What both the American and French Revolutions have in common is the direct challenge to absolute monarchy -- the rejection of the Hobbesian idea that human nature requires a strong monarch, or a Leviathan -- to control and properly direct the worst impulses in a populace.
On the contrary, both the American colonies and France were struggling against perceived injustices committed by their monarchs. The American Revolution was a revolt against "taxation without representation" which was considered tyranny. It is important to remember that England's purpose in colonizing America, starting with Virginia (which was originally the Virginia Company), was to make money. They collected revenue from successful crops and, later, taxes for goods imported to the colonies, such as tea.
France raged against the excesses of Marie Antoinette and Louis XVI. The lower-classes could no longer afford the price of bread while the queen naively dismissed the problem (she was very unfavorably represented by the press).

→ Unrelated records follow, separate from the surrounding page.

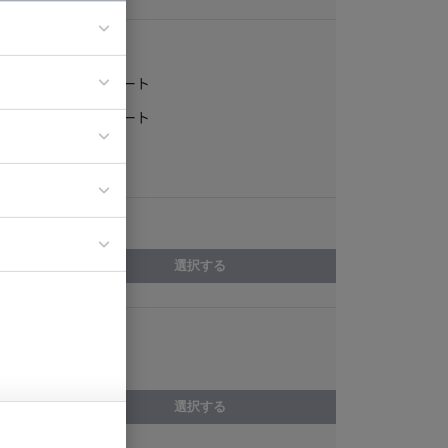
稼働形態
フルリモート
ア
一部リモート
ティブディレク
常駐
ジニア
エリア
イエンティスト
選択する
スキル
Smarty
選択する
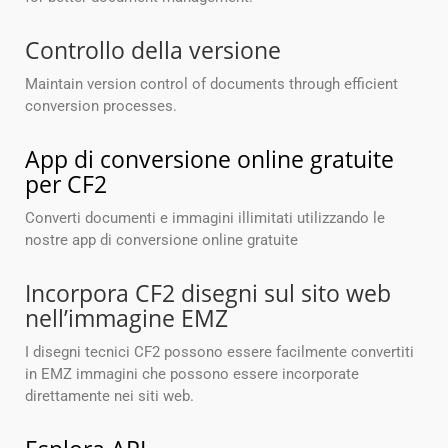
Controllo della versione
Maintain version control of documents through efficient
conversion processes.
App di conversione online gratuite
per CF2
Converti documenti e immagini illimitati utilizzando le
nostre app di conversione online gratuite
Incorpora CF2 disegni sul sito web
nell’immagine EMZ
I disegni tecnici CF2 possono essere facilmente convertiti
in EMZ immagini che possono essere incorporate
direttamente nei siti web.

Key Enlightenment thinkers, such as Voltaire, Jean-Jacques Rousseau, Montesquieu, and John Locke provided ideas that offered a way forward. Rousseau had particularly influenced the French revolutionaries. He rejected Hobbes's cynical view on the state of nature, arguing instead that humans were once happy, good, and free in the state of nature and that society had ruined them. The problem, for Rousseau, lies in the constraints imposed by society, not by nature.

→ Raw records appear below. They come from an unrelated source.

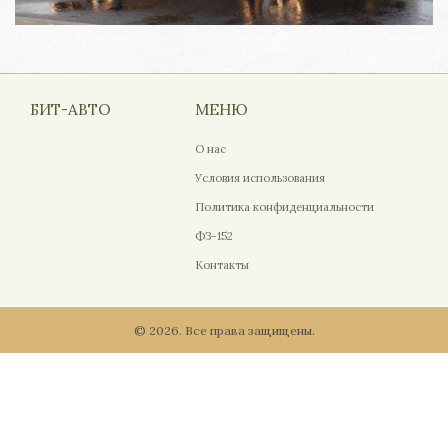
БИТ-АВТО
МЕНЮ
О нас
Условия использования
Политика конфиденциальности
ФЗ-152
Контакты
© 2026. Все права защищены.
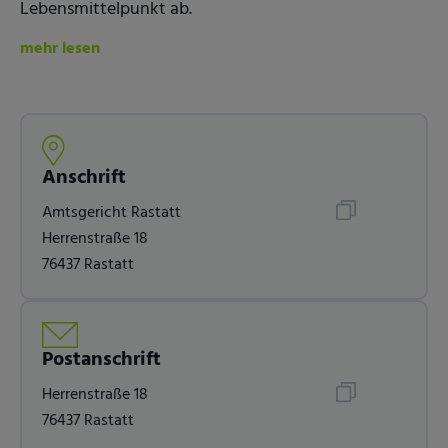
Lebensmittelpunkt ab.
mehr lesen
Anschrift
Amtsgericht Rastatt
Herrenstraße 18
76437 Rastatt
Postanschrift
Herrenstraße 18
76437 Rastatt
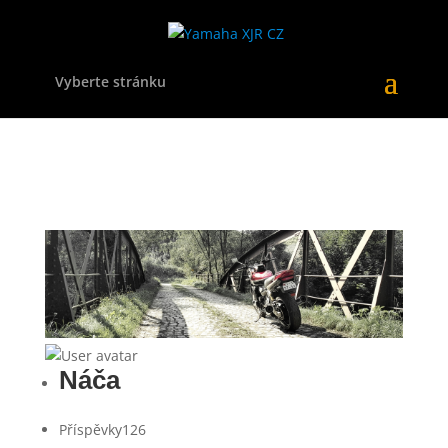
Vyberte stránku
Náča
Příspěvky
126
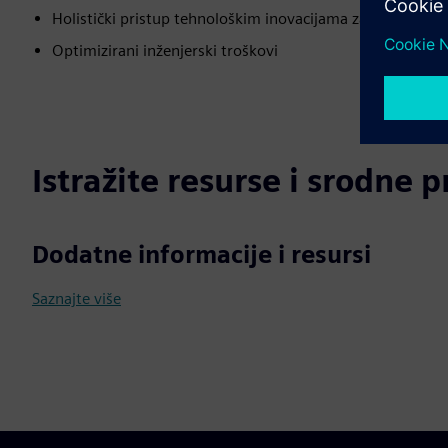
Holistički pristup tehnološkim inovacijama za kreiranje i
Optimizirani inženjerski troškovi
Istražite resurse i srodne 
Dodatne informacije i resursi
Saznajte više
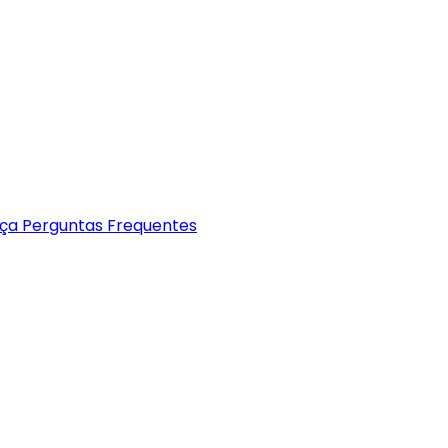
nça
Perguntas Frequentes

He considers the original societies that were formed -- people building the first huts. This arrangement required the cohabitation of men and women (the origins of monogamy), as well as comparisons of one's own life and resources to someone else's (envy and competition). While Rousseau conceded that there were natural inequalities between people (e.g., some being more intelligent than others), it was society that made people feel inadequate as a result of these natural inequalities. Particularly fed up with the inequalities in French society, it is no wonder that the revolutionaries focused on this notion and used it to completely change their nation, with a focus on the values of liberty, equality, and fraternity.
After winning the Revolutionary War, the Americans focused on creating a new government, one that would not repeat the mistakes of its former keeper. English philosopher John Locke's ideas about about the importance of reason and tolerance as well as the making of laws devoted to the public good were key for the Founding Fathers.
Voltaire was a key influence on the importance of free speech in a free society. Finally, the legal scholar Montesquieu's book, The Spirit of Laws, introduced the idea of a government separated into three powers, executive, legislative, and judicial, each of which would "check and balance" the other.